When someone owes money and cannot or refuses to pay, the debtor may expect a debt collector’s call. “Professional” debt collectors, third parties that purchase debts, survive and thrive by succeeding where the original creditor faltered. In Maryland, debt collectors must follow rules that keep them from harassing debtors. Unfortunately, not all debtors realize they have rights.
Rules established under federal statutes
Third-party debt collectors must abide by the rules found in the Fair Debt Collection Practices Act. The rules received some changes recently, and debt collectors must behave per the changes.
“Old rules” still apply, such as sending out a detailed letting to describe the past-due debt. Debt collectors may not seek debts not legally owed, nor may they engage in harassment. New changes build on the original rules.

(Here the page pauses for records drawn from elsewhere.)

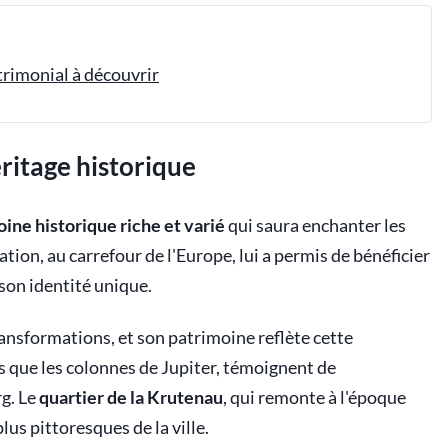
trimonial à découvrir
éritage historique
ine historique riche et varié
qui saura enchanter les
ation, au carrefour de l'Europe, lui a permis de bénéficier
 son identité unique.
transformations, et son patrimoine reflète cette
ls que les colonnes de Jupiter, témoignent de
g. Le
quartier de la Krutenau
, qui remonte à l'époque
us pittoresques de la ville.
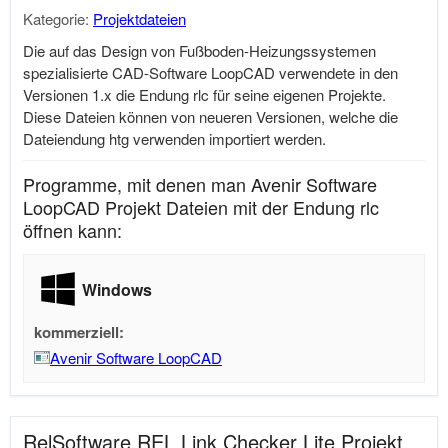
Kategorie:
Projektdateien
Die auf das Design von Fußboden-Heizungssystemen
spezialisierte CAD-Software LoopCAD verwendete in den
Versionen 1.x die Endung rlc für seine eigenen Projekte.
Diese Dateien können von neueren Versionen, welche die
Dateiendung htg verwenden importiert werden.
Programme, mit denen man Avenir Software
LoopCAD Projekt Dateien mit der Endung rlc
öffnen kann:
Windows
kommerziell:
Avenir Software LoopCAD
RelSoftware REL Link Checker Lite Projekt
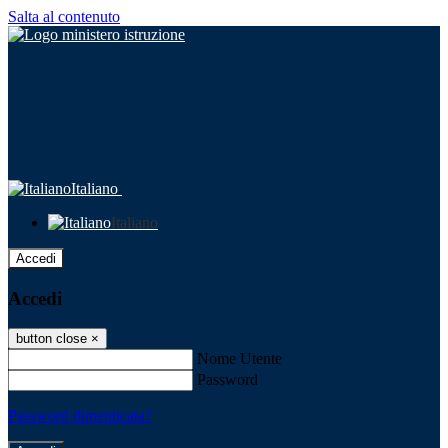
Salta al contenuto
Italiano
Italiano
Accedi
Accedi
button close
×
Nome Utente
Password
Password dimenticata?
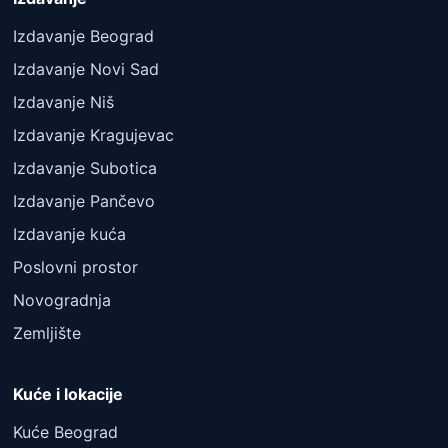
Izdavanje Beograd
Izdavanje Novi Sad
Izdavanje Niš
Izdavanje Kragujevac
Izdavanje Subotica
Izdavanje Pančevo
Izdavanje kuća
Poslovni prostor
Novogradnja
Zemljište
Kuće i lokacije
Kuće Beograd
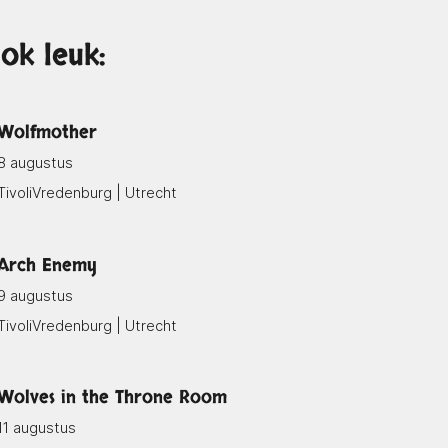
ok leuk:
Wolfmother
8 augustus
TivoliVredenburg | Utrecht
Arch Enemy
9 augustus
TivoliVredenburg | Utrecht
Wolves in the Throne Room
11 augustus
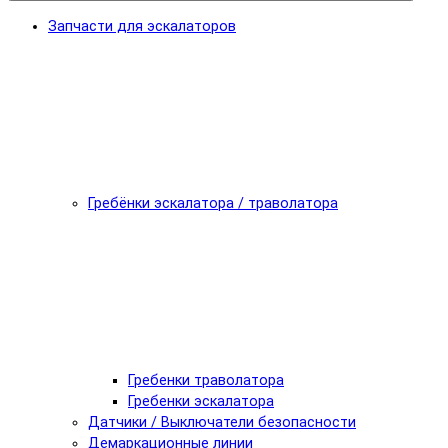
Запчасти для эскалаторов
Гребёнки эскалатора / траволатора
Гребенки траволатора
Гребенки эскалатора
Датчики / Выключатели безопасности
Демаркационные линии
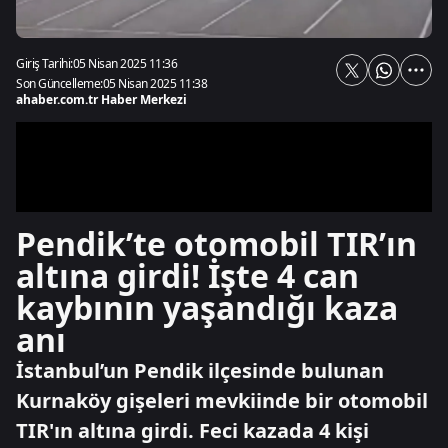
Giriş Tarihi:
05 Nisan 2025 11:36
Son Güncelleme:
05 Nisan 2025 11:38
ahaber.com.tr Haber Merkezi
Pendik’te otomobil TIR’ın
altına girdi! İşte 4 can
kaybının yaşandığı kaza
anı
İstanbul’un Pendik ilçesinde bulunan
Kurnaköy gişeleri mevkiinde bir otomobil
TIR'ın altına girdi. Feci kazada 4 kişi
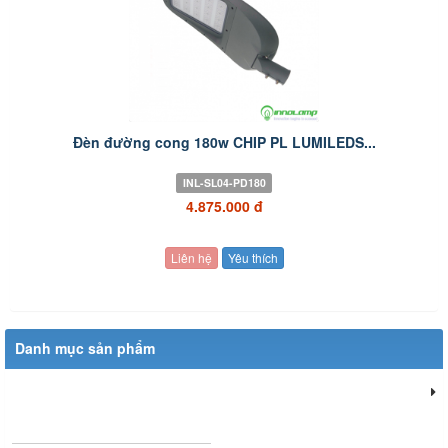
Đèn đường cong 180w CHIP PL LUMILEDS...
INL-SL04-PD180
4.875.000 đ
Liên hệ
Yêu thích
Danh mục sản phẩm
Đèn chiếu sáng dân dụng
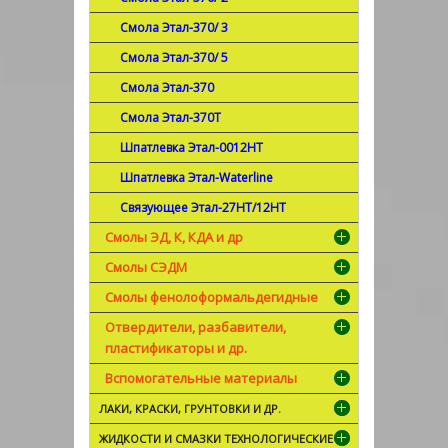
Смола Этал-370/ 3
Смола Этал-370/ 5
Смола Этал-370
Смола Этал-370Т
Шпатлевка Этал-0012НТ
Шпатлевка Этал-Waterline
Связующее Этал-27НТ/12НТ
Смолы ЭД, К, КДА и др
Смолы СЭДМ
Смолы фенолоформальдегидные
Отвердители, разбавители,
пластификаторы и др.
Вспомогательные материалы
ЛАКИ, КРАСКИ, ГРУНТОВКИ И ДР.
ЖИДКОСТИ И СМАЗКИ ТЕХНОЛОГИЧЕСКИЕ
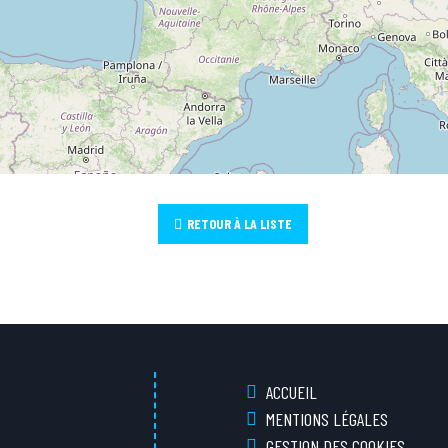
RETOUR À LA LISTE
ACCUEIL
MENTIONS LÉGALES
GESTION DES COOKIES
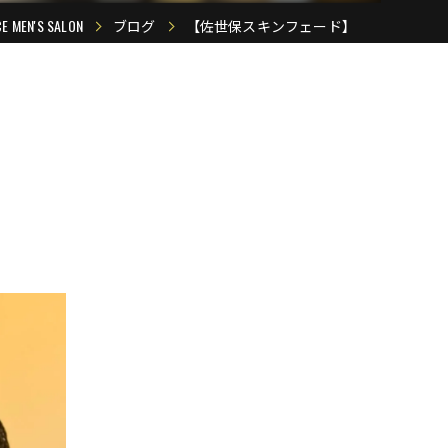
N'S SALON
ブログ
【佐世保スキンフェード】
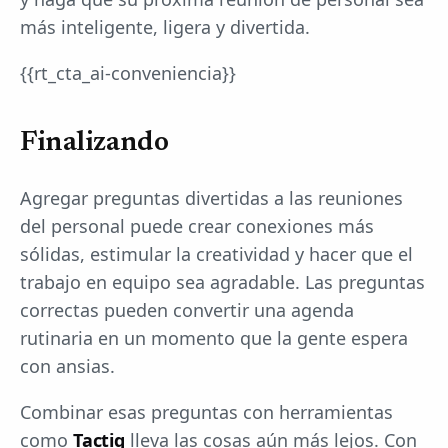
más inteligente, ligera y divertida.
{{rt_cta_ai-conveniencia}}
Finalizando
Agregar preguntas divertidas a las reuniones
del personal puede crear conexiones más
sólidas, estimular la creatividad y hacer que el
trabajo en equipo sea agradable. Las preguntas
correctas pueden convertir una agenda
rutinaria en un momento que la gente espera
con ansias.
Combinar esas preguntas con herramientas
como
Tactiq
lleva las cosas aún más lejos. Con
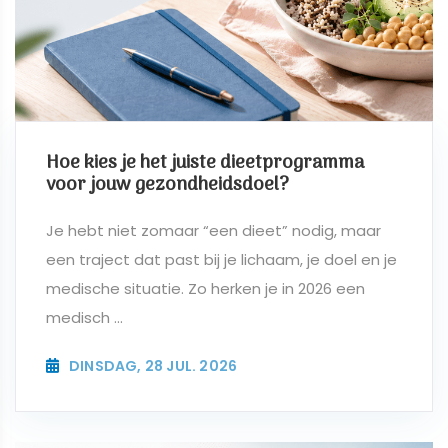
Hoe kies je het juiste dieetprogramma
voor jouw gezondheidsdoel?
Je hebt niet zomaar “een dieet” nodig, maar
een traject dat past bij je lichaam, je doel en je
medische situatie. Zo herken je in 2026 een
medisch ...
DINSDAG, 28 JUL. 2026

Some changes reflect a “modernization” of the original act. For example, social media has become an effective way for people to communicate. A debt collector may send correspondence to someone’s social media page, but the rules mandate privacy. So, a debt collector may not seek to embarrass someone by posting publicly on a group or profile page.
Protecting the consumer and debtor
Harassment could add significant stress to a life that may already be suffering through financial hardships. A debtor might already know about what he/she owes, and the law limits how often a collection agency may call.
Regardless of the law, third-party debt collectors might continue to violate a debtor’s rights. Filing a complaint about the activity with the Federal Trade Commission (FTC) could help address the matter, but some collectors may continue to violate the rules. If so, then taking steps further and contacting an attorney might be an option. An attorney could offer debt collection harassment help for consumers. The attorney might also advise clients of their rights and how to protect them.